» Given instruction 1
From the forum thread on the wood and oil furnace, write out the passage from "I'm just trying" up to and including "refer to either.".

» Selected text
# # #

# Benjamin Wood/Oil CC500 help



## Dowielama (Jan 2, 2014)

Hello,
Hoping someone(s) can help.  My family & I are in a rental and the owner informed me to use the wood option on the furnace.  So I've been trying wood for a few weeks and have recently moved to bio bricks.  I've loaded the wood chamber up and get it cranking with the bricks where the temp reads over 200.  When the heat kicks on, I still hear the furnace going on.  Is this normal?  I feel like I'm just wasting $$ on wood/bricks if I'm still using oil.  Any help would be appreciated.  
Thanks


----------



## brenndatomu (Jan 2, 2014)

Howdy! Where is that 200* temp from? You say the furnace still runs, you mean the oil burner fires up while the wood fire is going?


----------



## maple1 (Jan 2, 2014)

No, it's not normal. Sounds like you need to change some aquastat settings.

I ran one of those things for 17 years in my house, up until a year & a half ago - I'd also say it's not normal to get it up to 200° in this weather. I had a hard time seeing 170 most of the time. You might have a small place though that's easy to heat?

The manual should help with the settings - sounds like the draft door on the wood side needs to close earlier, and the oil cut-in needs to be lower. One thing I will give that unit - it was fairly well controlled.


----------



## Dowielama (Jan 2, 2014)

Brenndatomu - The temp/psi gauge on top of the furnace.  And yes, the oil burner fires up while the wood section is on

maple1 - I was looking at the aquastat and was wondering if I should tinker with it.  So would I be lowering it?  Does that tell the oil when to cut in?
With just the oil, the temp can get close to 200 but it doesn't stay up that long.  Most times it sits around 170-180degrees.  The house we're in is a pretty open floor plan and about 2500sq ft with 2 zones.
I just had to get another oil fill up after 4 weeks.  I'm not liking the oil thing after years of living in s smaller home and have a pellet stove. 
I'm just trying to get my head around how this unit works and the owner (who lives in Fla) has been almost no help.  There's no manual to refer to either.

Thanks to you both


----------



## brenndatomu (Jan 2, 2014)

Oops, I thought the CC500 was forced air furnace.


----------



## maple1 (Jan 2, 2014)

I still am using all the controls off my old cc500 - I just transferred them over to my new system. I forget now exactly, and this is mostly from memory, but I think the oil cut-in was the high adjustment on the aquastat on the side of the boiler. Maybe pop the cover off and see what its set at. I think I used to run mine set at 150, with the diff set at 20. So that would make the oil cut in at 150, and cut out at 170. Did you try googling the manual? Sure it's not stuck in a hiding place somewhere around the boiler?


----------



## hobbyheater (Jan 2, 2014)

Does the house have two thermostats for each Zone ? If the house has only 2 thermostats turn each of them up and down separately  to see if one controls only the oil side .

# # #

» Given data
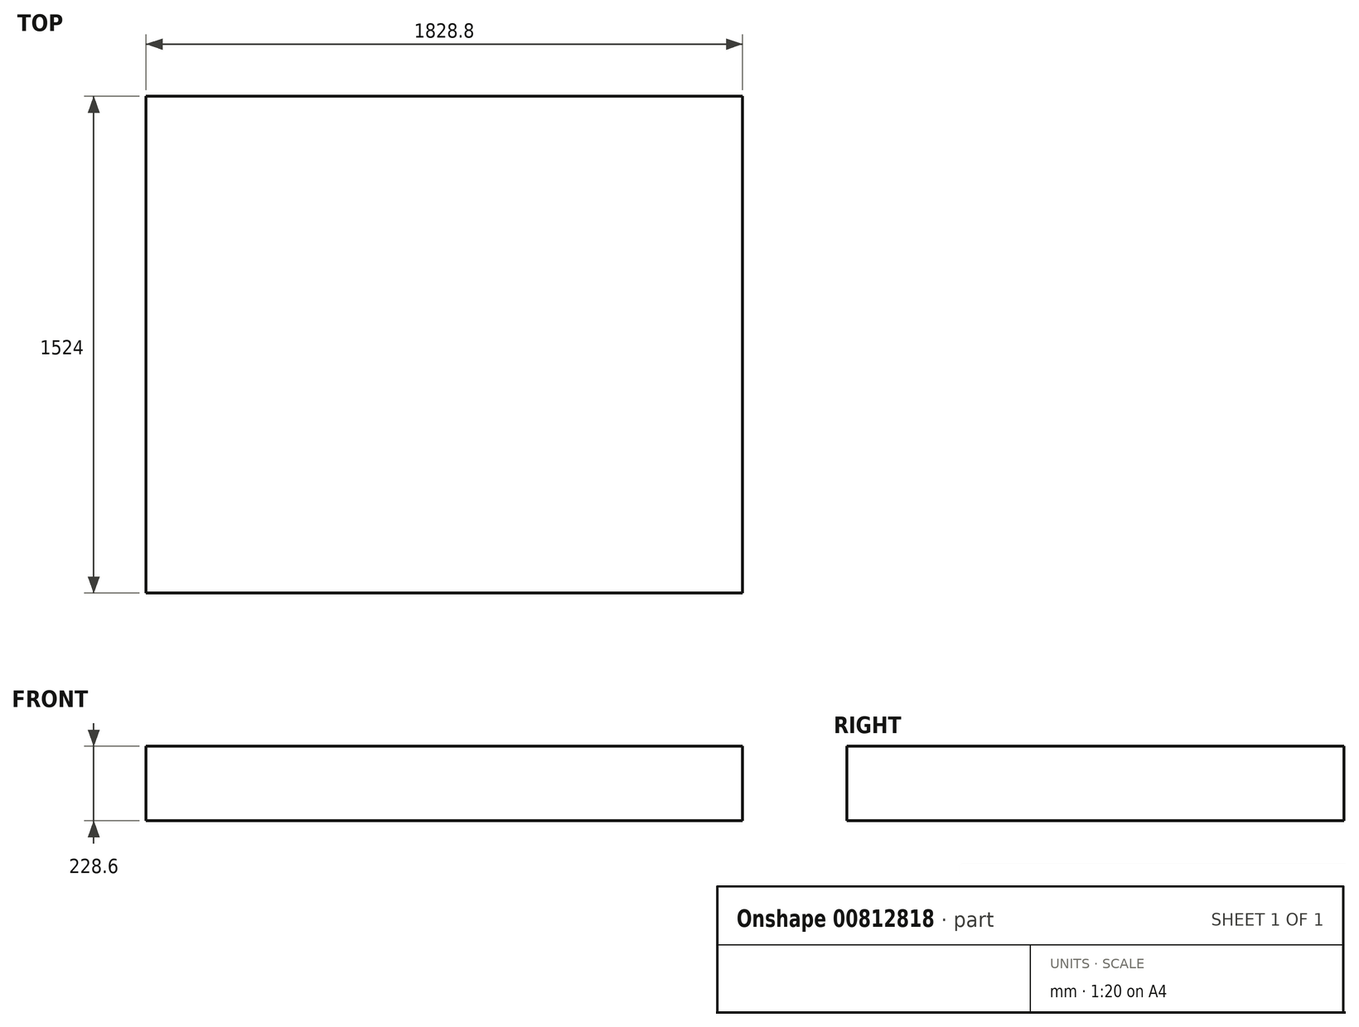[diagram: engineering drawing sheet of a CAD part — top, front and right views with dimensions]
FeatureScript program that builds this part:
annotation { "Feature Type Name" : "Feature", "Feature Type Description" : "" }
export const myFeature = defineFeature(function(context is Context, id is Id, definition is map)
    precondition{}
    {
        {
            var Q0;
            Q0=qCreatedBy(makeId("Top.planeOp"),FACE);
            var sketch = newSketch(context, id + "F0", { "sketchPlane" : qUnion([Q0])});
            skLineSegment(sketch, "E0", {"start": v(-3039.17, 2049.38) * mm, "end": v(6104.83, 2049.38) * mm});
            skLineSegment(sketch, "E1", {"start": v(-3039.17, 2049.38) * mm, "end": v(-3039.17, 5097.38) * mm});
            skLineSegment(sketch, "E2", {"start": v(-3039.17, 2049.38) * mm, "end": v(-3039.17, -1608.22) * mm, "construction": true});
            skLineSegment(sketch, "E3", {"start": v(-3039.17, -1608.22) * mm, "end": v(8.83, -1608.22) * mm, "construction": true});
            skLineSegment(sketch, "E4", {"start": v(8.83, -1608.22) * mm, "end": v(1837.63, -1608.22) * mm, "construction": true});
            skLineSegment(sketch, "E5", {"start": v(1837.63, -1608.22) * mm, "end": v(5495.23, -1608.22) * mm, "construction": true});
            skLineSegment(sketch, "E6", {"start": v(8.83, 2049.38) * mm, "end": v(8.83, 525.38) * mm});
            skLineSegment(sketch, "E7", {"start": v(8.83, 525.38) * mm, "end": v(1837.63, 525.38) * mm});
            skLineSegment(sketch, "E8", {"start": v(1837.63, 525.38) * mm, "end": v(1837.63, 2049.38) * mm});
            skLineSegment(sketch, "E9", {"start": v(8.83, 525.38) * mm, "end": v(8.83, -1608.22) * mm});
            skLineSegment(sketch, "E10", {"start": v(1837.63, -1608.22) * mm, "end": v(1837.63, 525.38) * mm});
            skText(sketch, "E11", { "text": "Building", "fontName": "OpenSans-Regular.ttf"});
            skLineSegment(sketch, "E12.bottom", {"start": v(1837.63, 2049.38) * mm, "end": v(5495.23, 2049.38) * mm});
            skLineSegment(sketch, "E12.top", {"start": v(1837.63, -1608.22) * mm, "end": v(5495.23, -1608.22) * mm});
            skLineSegment(sketch, "E12.left", {"start": v(1837.63, 2049.38) * mm, "end": v(1837.63, -1608.22) * mm});
            skLineSegment(sketch, "E12.right", {"start": v(5495.23, 2049.38) * mm, "end": v(5495.23, -1608.22) * mm});
            const initialGuessF0  = {"E11": [-1.91007, 3.32846, 1, 0, 0.60026]};
            skSetInitialGuess(sketch, initialGuessF0);
            skSolve(sketch);
        }
        {
            var Q0;
            {var subQ0=sQuery(id+"F0.wireOp",EDGE,"E6");Q0=makeQuery(id+"F0.imprint","IMPRINT",FACE,{"disambiguationData":[TD([[makeQuery(id+"F0.imprint","IMPRINT",EDGE,{"derivedFrom":subQ0}),1.0]])]});}
            var Q1;
            {var subQ3=sQuery(id+"F0.wireOp",EDGE,"E12.bottom");Q1=makeQuery(id+"F0.imprint","IMPRINT",FACE,{"disambiguationData":[TD([[makeQuery(id+"F0.imprint","IMPRINT",EDGE,{"derivedFrom":subQ3}),-1.0]])]});}
            extrude(context, id + "F1", {"entities" : qUnion([Q0, Q1]), "oppositeDirection" : true, "depth" : 228.6 * mm, "offsetDistance" : 30.48 * mm});
        }
    });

# # #

» Given instruction 2
In the entries, how many lines contain the string "wireOp"? Reply with the number alone.

» Expected answer 1
I'm just trying to get my head around how this unit works and the owner (who lives in Fla) has been almost no help.  There's no manual to refer to either.

» Expected answer 2
2